Посол получил полную поддержку Франко. Ему поручили даже похлопотать об установлении особых доверительных отношений с Францией в обмен на определенные уступки в Марокко, но дальнейшего развития эта тема не получила.
Франко приходилось играть сразу на нескольких «досках», и как раз 17 июня 1940 года у него возникли проблемы не в африканских колониях, а поближе к дому. Ему пришлось срочно поговорить с генералом Ягуэ, совсем недавно назначенным на пост министра авиации.

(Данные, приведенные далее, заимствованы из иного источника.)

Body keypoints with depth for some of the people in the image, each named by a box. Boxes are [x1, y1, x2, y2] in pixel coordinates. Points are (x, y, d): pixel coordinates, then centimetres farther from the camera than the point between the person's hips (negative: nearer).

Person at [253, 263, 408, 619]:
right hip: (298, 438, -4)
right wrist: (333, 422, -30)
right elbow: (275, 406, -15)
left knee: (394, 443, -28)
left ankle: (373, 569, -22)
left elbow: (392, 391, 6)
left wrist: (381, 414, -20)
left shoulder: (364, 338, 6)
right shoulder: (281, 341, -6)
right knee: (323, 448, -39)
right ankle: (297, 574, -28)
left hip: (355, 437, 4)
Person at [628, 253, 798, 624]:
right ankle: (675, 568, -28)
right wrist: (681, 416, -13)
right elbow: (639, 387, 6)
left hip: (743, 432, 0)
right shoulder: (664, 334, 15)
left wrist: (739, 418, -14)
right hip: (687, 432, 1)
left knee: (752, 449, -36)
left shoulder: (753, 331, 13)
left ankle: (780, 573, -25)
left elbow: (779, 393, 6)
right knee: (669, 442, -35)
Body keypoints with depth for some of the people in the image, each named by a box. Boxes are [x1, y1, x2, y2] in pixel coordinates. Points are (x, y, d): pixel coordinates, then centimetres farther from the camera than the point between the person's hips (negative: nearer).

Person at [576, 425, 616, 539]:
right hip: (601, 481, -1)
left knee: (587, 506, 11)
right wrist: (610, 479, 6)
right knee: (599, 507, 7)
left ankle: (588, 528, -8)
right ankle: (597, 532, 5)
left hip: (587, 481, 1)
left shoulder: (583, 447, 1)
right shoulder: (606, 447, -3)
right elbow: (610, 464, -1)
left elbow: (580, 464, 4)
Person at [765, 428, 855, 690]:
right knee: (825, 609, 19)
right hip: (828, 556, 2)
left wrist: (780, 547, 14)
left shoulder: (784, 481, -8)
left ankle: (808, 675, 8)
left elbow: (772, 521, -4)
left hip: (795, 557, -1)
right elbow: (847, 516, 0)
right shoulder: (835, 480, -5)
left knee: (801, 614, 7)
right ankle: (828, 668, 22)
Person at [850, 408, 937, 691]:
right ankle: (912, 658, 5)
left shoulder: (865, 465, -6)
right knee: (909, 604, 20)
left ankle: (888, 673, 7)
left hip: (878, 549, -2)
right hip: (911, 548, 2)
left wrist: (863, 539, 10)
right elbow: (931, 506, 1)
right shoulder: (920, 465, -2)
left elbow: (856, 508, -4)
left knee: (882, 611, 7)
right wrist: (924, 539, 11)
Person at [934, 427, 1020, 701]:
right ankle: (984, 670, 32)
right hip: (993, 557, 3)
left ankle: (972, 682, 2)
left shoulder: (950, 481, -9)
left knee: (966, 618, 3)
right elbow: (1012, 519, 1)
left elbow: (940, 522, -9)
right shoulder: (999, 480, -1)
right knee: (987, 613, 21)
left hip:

Как оказалось, решение убрать его из сухопутных сил было на редкость своевременным — генерал затеял заговор.
Он, собственно, уже давно не скрывал своего критического отношения к главе государства, обвиняя его сразу и в излишней мстительности, и в недостатке решимости. С «нехваткой решимости» у Франциско Франко соглашались многие фалангисты — ну что мешало ему немедленно напасть на Гибралтар?
Вот с «излишней мстительностью» они не соглашались — генерал Ягуэ требовал широкой амнистии для республиканцев, он полагал, что они свое уже отсидели, а вот в Испанской фаланге даже заключение в тюрьму считали недопустимой слабостью. Расстрел на месте, совершенно в духе самого Ягуэ во время гражданской войны, по мнению фалангистов, был бы в самый раз.
Однако они, что называется, считали без хозяина…
Фалангу известили, что «узкопартийные соображения должны уступить место соображениям государственным», а генерал Ягуэ 27 июня 1940 года был приглашен в резиденцию Франко для «доверительной беседы». Она вышла довольно эмоциональной, и в результате Ягуэ был смещен со своего министерского поста и получил, распоряжение отправиться в свою родную деревню, Сан-Леонардо, и не покидать ее без особого разрешения.
Франко тем временем провел в своей резиденции еще один важный разговор. Правда, этого гостя отправить в родную деревню было бы потруднее — это был сэр Сэмюэл Хоар, — но поговорить и гостю, и его любезному хозяину было о чем.
В испанских газетах в то время прошло сообщение, написанное по совершенно пустой формуле, освященной временем:
«Глава государства принял посла Великобритании по его просьбе и провел с ним продолжительную беседу».
Содержание беседы, разумеется, не разглашалось.
V
Сэр Сэмюэл в Мадриде вел себя подчеркнуто беззаботно. Демонстраций вокруг посольства он как бы «не замечал», находил время для светских мероприятий, вроде конкурса исполнителей танго, и даже поучаствовал в неофициальной части конкурса и сам, заслужив высокую оценку у компетентного человека — посла Аргентины.
Но, конечно, одной только техникой танго его заботы не ограничивались.
Служба MI-6, в которой он состоял когда-то, имела в Испании хорошие связи. Майор Хью Поллард, ведавший там делами, был искренним католиком, в годы гражданской войны всей душой сочувствовал испанским националистам, соответственно знал очень многих людей среди испанских военных. Он даже был знаком с Франко лично и оказал ему в свое время большую услугу, доставив в июле 1936-го английским самолетом в Марокко[126]
.Все это сейчас, летом 1940-го, очень пригодилось. Скажем, когда генерал Хосе Лопес Пинто, командующий 4-м военным округом, устроил в Сан-Себастьяне военный парад в честь своего гостя, командира немецкой части во Франции, достигшей испанской границы, сэр Сэмюэл узнал об этом в тот же день. И немедленно подал официальный протест — на том основании, что парад шел под возгласы «Да здравствует Гитлер!».
Одновременно с протестом сэр Сэмюэл сообщил Франко, что британский флот пропускает в испанские порты торговые корабли с зерном из Аргентины и Канады. Он вообще рекомендовал своему правительству придерживаться в отношении Испании политики кнута и пряника. Скажем, разрешение на проход судам с зерном рассматривалось как «пряник», а тот факт, что пропускались они только после досмотра и только с таким количеством груза, который не позволял создавать запасы, — ну, это был /«кнут», которым, собственно, даже и не били.
В Лондоне считали, что намека будет вполне достаточно.
После серьезной дискуссии попробовали добавить и еще один намек, теперь уже на дополнительный пряник. Министр иностранных дел Англии лорд Галифакс настоял на том, чтобы испанцам сообщили, что «после окончания войны Великобритания, будет готова к переговорам о будущем Гибралтара». Интересно тут то обстоятельство, что премьер-министр Англии Уинстон Черчилль был против этой идеи.
Он сказал Галифаксу, что не следует считать Франко дураком.
Ну что толку в обещании поговорить о Гибралтаре после войны? В конце концов, если война окончится для Англии хорошо, то переговоры будут бесплодны, а если плохо — то не нужны. Тогда ведь и говорить будет не о чем?